DNA methylation affects gene and protein co-expression networks associated with Alzheimer’s disease and offers a novel way to treat the condition, according to new research.
The addition of methyl groups to DNA molecules, a process known as DNA methylation, can change the activity of a segment of genetic material without changing the code itself. DNA methylation is a common epigenetic modification that typically turns genes off, and its effect on gene expression is implicated in a range of conditions including some cancers.
Multiple papers have already described DNA methylation differences associated with Alzheimer’s and other forms of dementia in several regions of the brain. The earlier work supports the hypothesis that epigenomic dysregulation is a key factor in the emergence and progression of Alzheimer’s.
Building on that body of work, Mount Sinai researchers quantified the impact of DNA methylation on gene and protein expression and reported their findings in Alzheimer's & Dementia: The Journal of the Alzheimer's Association.
Bin Zhang, senior author and director of the Mount Sinai Center for Transformative Disease Modeling, explained how the work expands on existing evidence.
“Our study represents the first comprehensive effort to integrate high-throughput profiling of multi-omics in Alzheimer's disease. It provides a framework for future data integration at the multi-scale network level and could lead to the discovery of new targets for drug discovery in Alzheimer's disease,” Zhang said in a statement.
Zhang and his collaborators analyzed postmortem brains from the Mount Sinai Brain Bank. The analysis included the brains of patients with mild cognitive impairment and Alzheimer’s, as well as control brains without the neurological disease. The range of samples enabled the researchers to show how the brains of people with Alzheimer’s differ from those of healthy controls.

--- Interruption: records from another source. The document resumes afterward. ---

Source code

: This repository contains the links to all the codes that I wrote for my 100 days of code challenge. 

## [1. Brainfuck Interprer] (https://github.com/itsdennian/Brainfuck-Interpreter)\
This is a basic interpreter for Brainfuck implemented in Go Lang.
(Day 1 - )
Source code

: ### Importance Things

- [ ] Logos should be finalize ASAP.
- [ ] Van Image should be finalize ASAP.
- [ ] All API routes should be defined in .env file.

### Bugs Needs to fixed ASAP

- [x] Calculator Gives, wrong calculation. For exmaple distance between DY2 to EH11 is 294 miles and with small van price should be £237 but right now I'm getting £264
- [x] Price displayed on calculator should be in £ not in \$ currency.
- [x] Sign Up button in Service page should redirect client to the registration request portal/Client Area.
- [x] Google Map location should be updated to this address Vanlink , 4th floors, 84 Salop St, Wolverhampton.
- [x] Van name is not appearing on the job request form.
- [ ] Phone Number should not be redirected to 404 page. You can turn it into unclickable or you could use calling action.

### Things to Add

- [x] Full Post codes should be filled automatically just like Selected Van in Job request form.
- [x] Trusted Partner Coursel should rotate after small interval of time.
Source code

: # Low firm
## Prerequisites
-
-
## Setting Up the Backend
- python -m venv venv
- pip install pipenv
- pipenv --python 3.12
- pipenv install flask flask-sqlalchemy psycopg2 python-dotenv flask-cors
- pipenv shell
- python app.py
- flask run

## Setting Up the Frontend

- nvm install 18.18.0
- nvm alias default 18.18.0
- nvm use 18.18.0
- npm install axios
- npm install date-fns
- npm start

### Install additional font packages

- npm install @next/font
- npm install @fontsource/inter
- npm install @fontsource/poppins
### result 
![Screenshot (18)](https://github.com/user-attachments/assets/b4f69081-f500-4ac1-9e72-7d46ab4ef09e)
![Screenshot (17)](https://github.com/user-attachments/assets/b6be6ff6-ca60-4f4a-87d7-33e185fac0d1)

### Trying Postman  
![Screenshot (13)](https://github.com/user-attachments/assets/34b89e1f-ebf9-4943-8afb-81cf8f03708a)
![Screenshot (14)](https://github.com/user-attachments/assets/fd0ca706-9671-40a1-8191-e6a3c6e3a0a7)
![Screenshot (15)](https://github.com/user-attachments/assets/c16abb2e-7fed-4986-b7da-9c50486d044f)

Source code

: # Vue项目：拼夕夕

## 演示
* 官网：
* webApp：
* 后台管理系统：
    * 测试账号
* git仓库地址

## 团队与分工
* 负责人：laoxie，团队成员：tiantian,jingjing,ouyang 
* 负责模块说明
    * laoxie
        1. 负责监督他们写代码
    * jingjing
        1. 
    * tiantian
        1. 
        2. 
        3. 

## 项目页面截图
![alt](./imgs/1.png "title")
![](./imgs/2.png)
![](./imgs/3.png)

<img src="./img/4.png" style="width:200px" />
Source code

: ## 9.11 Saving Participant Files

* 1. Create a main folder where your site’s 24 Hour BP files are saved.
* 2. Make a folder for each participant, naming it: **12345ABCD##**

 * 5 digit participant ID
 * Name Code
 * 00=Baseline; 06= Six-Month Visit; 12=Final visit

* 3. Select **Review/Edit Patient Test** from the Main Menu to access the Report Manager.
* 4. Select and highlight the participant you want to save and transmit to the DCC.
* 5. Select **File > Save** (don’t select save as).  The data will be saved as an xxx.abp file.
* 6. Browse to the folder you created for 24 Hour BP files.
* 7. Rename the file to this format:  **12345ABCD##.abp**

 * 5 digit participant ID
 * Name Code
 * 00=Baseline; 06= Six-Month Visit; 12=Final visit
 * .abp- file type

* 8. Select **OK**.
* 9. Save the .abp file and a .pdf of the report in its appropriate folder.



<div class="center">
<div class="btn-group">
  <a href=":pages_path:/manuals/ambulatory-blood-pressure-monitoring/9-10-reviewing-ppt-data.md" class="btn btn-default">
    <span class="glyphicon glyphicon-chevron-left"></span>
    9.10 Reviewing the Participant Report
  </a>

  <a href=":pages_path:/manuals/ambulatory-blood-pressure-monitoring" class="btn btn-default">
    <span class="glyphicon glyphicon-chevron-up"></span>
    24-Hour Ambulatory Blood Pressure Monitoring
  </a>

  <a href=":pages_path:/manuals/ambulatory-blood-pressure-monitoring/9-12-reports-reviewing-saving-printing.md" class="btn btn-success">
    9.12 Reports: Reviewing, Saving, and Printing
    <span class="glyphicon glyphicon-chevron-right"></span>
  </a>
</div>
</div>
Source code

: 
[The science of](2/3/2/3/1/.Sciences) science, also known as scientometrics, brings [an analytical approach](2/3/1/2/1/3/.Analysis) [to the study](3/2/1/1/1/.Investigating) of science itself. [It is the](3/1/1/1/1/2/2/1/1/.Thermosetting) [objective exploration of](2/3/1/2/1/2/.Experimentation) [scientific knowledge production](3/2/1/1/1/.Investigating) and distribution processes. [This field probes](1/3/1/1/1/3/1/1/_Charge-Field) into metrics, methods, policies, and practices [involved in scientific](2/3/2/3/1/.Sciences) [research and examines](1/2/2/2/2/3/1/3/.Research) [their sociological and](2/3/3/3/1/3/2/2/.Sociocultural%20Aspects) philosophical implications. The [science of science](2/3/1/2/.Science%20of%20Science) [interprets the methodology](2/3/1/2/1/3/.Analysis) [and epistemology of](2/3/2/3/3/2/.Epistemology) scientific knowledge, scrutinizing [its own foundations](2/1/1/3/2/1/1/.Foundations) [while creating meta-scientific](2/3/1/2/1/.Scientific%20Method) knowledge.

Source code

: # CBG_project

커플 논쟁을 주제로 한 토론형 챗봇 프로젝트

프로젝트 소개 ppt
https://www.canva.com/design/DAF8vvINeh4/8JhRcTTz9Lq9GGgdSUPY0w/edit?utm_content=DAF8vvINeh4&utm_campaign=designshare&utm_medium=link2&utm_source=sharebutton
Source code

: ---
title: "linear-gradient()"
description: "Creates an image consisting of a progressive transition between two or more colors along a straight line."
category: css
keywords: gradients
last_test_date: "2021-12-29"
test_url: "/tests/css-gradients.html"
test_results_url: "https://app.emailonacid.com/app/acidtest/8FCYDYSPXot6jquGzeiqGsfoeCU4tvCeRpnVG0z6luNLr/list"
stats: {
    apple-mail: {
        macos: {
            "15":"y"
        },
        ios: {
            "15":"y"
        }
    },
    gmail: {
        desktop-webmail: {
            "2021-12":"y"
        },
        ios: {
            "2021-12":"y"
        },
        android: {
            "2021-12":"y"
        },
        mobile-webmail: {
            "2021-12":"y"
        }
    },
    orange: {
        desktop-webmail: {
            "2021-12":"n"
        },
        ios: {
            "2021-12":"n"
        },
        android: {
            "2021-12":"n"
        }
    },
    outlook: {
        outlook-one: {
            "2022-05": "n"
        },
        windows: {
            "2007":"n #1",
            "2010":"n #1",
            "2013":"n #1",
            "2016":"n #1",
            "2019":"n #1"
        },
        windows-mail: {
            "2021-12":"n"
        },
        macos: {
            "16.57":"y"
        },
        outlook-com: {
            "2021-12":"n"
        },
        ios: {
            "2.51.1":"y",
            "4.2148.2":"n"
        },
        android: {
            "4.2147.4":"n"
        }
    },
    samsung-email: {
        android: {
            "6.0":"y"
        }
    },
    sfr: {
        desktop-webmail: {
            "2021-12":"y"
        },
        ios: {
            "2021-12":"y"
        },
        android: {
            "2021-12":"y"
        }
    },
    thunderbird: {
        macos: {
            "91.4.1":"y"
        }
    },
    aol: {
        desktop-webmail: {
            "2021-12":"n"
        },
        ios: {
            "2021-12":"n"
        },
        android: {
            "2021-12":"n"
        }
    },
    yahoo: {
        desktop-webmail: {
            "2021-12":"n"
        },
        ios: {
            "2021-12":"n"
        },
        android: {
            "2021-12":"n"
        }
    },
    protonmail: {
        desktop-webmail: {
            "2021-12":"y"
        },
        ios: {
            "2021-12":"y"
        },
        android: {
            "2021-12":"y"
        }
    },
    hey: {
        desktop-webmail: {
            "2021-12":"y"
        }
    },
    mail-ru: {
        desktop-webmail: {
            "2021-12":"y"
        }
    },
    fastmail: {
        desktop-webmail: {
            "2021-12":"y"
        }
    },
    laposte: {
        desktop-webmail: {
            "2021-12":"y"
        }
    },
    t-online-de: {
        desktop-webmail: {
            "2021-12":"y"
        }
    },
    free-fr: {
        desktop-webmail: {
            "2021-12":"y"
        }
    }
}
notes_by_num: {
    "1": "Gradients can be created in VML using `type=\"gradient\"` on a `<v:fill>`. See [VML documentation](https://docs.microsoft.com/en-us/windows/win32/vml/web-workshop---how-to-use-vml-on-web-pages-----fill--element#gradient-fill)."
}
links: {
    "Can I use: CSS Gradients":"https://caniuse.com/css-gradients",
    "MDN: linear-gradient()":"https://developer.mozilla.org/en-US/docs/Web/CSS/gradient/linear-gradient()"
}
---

The study focused on the parahippocampal gyrus, a part of the brain that is involved in the encoding and retrieval of memories, and profiled genome-wide methylomic variations. Further investigations linked the methylomic variations to changes on mRNA and protein co-expression networks. The work revealed 270 distinct differentially methylated regions in the Alzheimer’s brains compared to the controls. Zhang and his collaborators validated the findings in brain samples collected through an independent project.
Additional studies are planned. The next step is to use the methods to study methylomic variation and its impact on multiscale networks at the single-cell level. That work could create a more detailed picture of the epigenetics of Alzheimer’s by revealing the DNA methylation profiles of individual cell types.